Fantasia continued with a screening of Norbert Keil's body horror piece, Replace.
When Kira's (Rebecca Forsythe) skin starts to inexplicably decay and flake off, she discovers she can replenish it with that of other women.
I wasn't crazy about this movie, but I'll start with the positive. I was really impressed with the look of this movie and how it visually represented Toronto. Kira's apartment had this really strange layout that could only exist in a movie and I kind of dug that. Odd at first was the relationship between Kira & her neighbour Sophia (Lucie Aron), actually reminding me of those awkward dubbed conversations you see in old gialli, but even that kind of grew on me after a while. It could also be that Aron reminded me of Asia Argento.
I think scene to scene, Replace just felt uneven to me. I was slightly confused in that it seemed to exist out of time. Kira rocked an ancient flip phone, yet Sophia busted out a futuristic projection screen. As soon as the movie started escalating, it didn't really flow together as well as it should have. A few revelations toward the end helped to alleviate some of my grievances, but not all. I would wager that the more surrealist qualities of the movie were perhaps the contribution of co-writer Richard Stanley, but I was lukewarm on how that mixed with the science here.
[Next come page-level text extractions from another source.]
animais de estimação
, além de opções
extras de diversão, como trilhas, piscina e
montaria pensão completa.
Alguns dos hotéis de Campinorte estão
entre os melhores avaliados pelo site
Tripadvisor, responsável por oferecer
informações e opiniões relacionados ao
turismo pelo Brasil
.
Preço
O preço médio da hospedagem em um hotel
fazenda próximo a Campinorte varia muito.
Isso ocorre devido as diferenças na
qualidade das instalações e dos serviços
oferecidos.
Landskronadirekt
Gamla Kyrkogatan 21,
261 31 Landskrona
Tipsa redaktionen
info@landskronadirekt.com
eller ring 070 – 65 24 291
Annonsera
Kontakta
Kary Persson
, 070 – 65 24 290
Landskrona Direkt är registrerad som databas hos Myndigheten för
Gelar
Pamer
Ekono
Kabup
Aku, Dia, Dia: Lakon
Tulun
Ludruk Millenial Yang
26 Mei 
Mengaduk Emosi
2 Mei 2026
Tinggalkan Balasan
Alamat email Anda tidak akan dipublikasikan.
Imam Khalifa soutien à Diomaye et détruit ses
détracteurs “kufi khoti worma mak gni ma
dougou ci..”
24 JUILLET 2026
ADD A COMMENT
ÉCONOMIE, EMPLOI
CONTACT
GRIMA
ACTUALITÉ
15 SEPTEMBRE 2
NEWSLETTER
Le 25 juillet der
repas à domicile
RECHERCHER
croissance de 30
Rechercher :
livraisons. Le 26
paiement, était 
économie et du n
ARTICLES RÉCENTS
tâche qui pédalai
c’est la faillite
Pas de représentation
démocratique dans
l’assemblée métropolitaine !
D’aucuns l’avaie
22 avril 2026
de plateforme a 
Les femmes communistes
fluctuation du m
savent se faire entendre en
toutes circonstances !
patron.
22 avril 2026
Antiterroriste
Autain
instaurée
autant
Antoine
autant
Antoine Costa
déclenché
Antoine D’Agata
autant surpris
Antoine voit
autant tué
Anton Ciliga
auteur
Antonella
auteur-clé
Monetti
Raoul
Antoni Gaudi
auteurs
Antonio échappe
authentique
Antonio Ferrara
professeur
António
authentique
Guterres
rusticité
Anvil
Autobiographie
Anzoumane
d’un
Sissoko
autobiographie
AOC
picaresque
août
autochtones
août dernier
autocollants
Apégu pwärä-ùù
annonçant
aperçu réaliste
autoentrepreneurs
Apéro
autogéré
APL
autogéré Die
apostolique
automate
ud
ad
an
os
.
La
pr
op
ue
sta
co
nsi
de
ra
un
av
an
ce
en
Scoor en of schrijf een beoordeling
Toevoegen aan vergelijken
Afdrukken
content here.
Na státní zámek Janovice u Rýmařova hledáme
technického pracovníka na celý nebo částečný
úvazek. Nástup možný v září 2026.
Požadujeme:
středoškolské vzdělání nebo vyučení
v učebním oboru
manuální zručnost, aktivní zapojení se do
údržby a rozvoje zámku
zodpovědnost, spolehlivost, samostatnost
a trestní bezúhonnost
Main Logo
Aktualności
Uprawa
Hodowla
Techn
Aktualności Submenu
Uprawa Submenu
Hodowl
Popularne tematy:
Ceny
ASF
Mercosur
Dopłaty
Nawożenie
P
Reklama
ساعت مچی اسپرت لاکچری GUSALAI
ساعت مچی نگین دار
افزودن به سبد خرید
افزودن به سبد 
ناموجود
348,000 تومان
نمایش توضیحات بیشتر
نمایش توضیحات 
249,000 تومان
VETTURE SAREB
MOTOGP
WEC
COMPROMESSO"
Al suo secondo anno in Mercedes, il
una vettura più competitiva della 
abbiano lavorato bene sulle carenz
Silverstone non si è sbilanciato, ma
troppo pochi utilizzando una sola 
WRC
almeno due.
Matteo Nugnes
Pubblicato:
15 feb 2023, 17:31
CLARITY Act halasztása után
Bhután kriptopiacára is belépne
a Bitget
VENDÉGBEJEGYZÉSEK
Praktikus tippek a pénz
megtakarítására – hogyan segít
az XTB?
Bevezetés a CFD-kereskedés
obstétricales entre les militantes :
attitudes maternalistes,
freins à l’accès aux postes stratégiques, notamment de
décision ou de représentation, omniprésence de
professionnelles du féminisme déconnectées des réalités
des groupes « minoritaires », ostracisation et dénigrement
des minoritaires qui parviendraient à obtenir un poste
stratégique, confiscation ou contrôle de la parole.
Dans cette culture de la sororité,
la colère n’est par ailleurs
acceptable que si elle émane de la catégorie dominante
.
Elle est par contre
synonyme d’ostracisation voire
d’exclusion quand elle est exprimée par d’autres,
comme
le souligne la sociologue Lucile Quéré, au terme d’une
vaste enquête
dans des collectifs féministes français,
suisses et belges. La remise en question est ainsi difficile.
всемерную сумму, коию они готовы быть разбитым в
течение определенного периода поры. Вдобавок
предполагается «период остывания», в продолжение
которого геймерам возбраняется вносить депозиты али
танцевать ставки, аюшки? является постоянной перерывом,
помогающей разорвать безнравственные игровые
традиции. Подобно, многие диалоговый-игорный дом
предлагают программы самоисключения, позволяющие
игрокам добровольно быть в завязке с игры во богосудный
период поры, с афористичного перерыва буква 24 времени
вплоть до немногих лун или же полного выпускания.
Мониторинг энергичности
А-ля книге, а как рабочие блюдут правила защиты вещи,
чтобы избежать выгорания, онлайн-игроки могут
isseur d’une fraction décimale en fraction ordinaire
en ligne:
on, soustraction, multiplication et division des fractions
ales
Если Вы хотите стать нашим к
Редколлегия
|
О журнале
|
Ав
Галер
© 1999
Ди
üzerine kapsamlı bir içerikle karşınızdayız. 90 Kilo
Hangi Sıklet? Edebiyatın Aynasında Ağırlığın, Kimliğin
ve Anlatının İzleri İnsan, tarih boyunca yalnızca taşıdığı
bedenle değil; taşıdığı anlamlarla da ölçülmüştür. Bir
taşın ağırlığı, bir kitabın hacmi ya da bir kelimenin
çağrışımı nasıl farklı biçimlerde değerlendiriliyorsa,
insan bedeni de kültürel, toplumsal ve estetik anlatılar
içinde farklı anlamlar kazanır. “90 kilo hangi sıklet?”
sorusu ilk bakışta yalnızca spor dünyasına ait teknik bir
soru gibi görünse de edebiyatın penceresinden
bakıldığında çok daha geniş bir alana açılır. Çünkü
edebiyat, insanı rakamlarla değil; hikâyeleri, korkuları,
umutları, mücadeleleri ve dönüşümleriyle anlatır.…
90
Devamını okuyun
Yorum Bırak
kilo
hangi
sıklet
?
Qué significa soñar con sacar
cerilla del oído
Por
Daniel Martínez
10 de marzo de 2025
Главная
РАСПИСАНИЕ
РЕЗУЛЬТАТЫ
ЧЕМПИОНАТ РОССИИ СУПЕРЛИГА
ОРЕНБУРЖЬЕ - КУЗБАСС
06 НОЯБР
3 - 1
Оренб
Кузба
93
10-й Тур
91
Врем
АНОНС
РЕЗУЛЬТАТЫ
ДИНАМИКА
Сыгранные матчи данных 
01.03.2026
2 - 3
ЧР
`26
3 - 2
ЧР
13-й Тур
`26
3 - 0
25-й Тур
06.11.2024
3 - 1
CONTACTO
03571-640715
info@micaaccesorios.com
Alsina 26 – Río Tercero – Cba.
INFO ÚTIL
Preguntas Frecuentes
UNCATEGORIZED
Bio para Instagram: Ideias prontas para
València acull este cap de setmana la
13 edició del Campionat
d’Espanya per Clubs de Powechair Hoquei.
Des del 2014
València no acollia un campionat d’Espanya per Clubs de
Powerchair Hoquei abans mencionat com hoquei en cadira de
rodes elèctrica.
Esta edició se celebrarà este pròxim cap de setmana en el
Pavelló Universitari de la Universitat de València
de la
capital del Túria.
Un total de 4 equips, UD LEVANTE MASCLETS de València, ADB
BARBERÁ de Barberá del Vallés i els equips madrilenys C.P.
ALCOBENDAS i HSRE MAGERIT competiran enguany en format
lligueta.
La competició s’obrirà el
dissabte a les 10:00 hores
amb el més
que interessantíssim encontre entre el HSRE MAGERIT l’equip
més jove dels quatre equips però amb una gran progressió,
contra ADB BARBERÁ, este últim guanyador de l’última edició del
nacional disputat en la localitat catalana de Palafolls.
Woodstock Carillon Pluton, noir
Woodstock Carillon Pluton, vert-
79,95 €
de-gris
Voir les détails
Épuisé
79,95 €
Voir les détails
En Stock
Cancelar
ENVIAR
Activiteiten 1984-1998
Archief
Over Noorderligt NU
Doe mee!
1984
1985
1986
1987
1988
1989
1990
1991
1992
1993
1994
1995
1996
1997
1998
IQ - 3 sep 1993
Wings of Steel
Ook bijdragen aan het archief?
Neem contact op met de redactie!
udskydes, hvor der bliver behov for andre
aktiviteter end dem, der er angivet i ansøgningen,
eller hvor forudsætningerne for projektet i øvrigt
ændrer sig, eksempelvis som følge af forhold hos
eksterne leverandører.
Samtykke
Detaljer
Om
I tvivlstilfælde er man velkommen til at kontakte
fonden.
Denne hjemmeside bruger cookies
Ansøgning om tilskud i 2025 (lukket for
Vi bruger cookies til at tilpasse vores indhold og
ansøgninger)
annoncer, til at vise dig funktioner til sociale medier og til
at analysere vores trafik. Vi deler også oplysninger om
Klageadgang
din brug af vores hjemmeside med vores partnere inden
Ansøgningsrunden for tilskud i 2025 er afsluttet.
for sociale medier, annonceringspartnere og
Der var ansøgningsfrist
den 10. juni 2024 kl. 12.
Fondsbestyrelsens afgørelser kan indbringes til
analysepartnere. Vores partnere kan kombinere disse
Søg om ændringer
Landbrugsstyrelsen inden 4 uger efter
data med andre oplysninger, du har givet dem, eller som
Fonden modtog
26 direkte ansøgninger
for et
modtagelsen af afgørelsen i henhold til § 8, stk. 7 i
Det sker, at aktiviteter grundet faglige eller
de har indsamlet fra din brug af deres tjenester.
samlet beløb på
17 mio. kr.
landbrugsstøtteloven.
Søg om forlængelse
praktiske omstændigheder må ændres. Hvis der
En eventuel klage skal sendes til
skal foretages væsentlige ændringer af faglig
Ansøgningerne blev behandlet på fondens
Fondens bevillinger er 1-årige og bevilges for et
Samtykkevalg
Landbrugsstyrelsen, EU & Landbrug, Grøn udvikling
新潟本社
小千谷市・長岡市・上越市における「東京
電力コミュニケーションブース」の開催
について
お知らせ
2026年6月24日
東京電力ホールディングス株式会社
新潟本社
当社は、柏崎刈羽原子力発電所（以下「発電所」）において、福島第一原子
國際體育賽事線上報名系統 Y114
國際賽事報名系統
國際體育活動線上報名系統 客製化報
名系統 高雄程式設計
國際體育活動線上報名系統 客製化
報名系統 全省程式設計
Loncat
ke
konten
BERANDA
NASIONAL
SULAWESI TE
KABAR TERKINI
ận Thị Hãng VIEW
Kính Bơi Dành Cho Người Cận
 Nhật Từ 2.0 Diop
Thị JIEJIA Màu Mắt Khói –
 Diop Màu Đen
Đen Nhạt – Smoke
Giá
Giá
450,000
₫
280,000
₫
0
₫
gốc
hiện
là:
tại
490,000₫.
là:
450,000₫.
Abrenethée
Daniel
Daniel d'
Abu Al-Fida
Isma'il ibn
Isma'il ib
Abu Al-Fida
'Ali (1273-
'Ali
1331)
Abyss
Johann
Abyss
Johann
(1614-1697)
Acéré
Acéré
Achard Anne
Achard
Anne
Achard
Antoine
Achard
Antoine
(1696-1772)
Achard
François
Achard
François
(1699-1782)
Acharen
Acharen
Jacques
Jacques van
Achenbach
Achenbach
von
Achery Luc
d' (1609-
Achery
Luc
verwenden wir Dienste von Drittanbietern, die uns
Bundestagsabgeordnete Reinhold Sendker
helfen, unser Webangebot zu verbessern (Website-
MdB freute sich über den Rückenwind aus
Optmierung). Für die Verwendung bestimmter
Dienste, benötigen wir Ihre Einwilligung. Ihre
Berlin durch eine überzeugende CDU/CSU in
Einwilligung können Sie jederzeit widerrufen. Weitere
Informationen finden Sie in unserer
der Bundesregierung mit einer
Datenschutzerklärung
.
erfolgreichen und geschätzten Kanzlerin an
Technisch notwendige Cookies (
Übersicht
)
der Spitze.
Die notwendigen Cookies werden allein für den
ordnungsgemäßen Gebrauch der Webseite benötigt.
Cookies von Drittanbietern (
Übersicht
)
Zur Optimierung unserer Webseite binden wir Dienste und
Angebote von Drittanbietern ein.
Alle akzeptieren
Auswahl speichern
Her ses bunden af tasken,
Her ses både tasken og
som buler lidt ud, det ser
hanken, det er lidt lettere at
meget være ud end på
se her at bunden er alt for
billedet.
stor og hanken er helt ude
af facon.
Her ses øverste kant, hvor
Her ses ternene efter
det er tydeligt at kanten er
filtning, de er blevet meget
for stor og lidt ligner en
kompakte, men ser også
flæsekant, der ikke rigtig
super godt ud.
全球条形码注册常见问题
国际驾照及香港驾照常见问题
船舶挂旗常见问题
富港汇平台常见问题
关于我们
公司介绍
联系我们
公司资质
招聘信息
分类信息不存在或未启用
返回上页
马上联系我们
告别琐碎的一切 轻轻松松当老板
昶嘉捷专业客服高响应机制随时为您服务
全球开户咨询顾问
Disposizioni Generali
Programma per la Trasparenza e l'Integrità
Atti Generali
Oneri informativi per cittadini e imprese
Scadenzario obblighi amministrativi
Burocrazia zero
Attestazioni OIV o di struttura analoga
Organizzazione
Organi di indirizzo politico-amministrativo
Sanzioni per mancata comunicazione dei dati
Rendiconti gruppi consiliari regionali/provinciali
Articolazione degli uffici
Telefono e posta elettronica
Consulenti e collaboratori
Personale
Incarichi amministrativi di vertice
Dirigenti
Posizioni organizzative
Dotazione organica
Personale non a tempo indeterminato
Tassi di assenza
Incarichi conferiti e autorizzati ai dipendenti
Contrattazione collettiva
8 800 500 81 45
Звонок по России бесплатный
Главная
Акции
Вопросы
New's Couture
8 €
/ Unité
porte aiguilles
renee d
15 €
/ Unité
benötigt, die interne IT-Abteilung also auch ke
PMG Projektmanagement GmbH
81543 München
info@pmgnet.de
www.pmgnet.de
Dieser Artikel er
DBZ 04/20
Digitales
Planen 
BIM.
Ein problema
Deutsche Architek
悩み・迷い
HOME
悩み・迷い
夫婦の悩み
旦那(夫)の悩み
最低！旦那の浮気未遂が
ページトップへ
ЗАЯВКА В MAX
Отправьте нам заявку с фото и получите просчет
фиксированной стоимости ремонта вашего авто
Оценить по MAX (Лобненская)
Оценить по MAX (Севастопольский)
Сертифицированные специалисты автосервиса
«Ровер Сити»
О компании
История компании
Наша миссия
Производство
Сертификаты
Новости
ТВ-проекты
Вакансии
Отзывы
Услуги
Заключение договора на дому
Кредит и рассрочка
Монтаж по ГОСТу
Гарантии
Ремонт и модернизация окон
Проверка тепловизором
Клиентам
Due to these distractions, I didn't feel nearly as connected to the characters as I was supposed to. That's a problem because body horror is all about its visceral nature and response. The special effects were solid, but even with those I often experienced a strange disconnect. Barbara Crampton showed up and gave the project some gravitas, but not enough to anchor the movie down once it started meandering in the middle.
Visually I thought Replace was a success, but I just wish the other elements came together as well.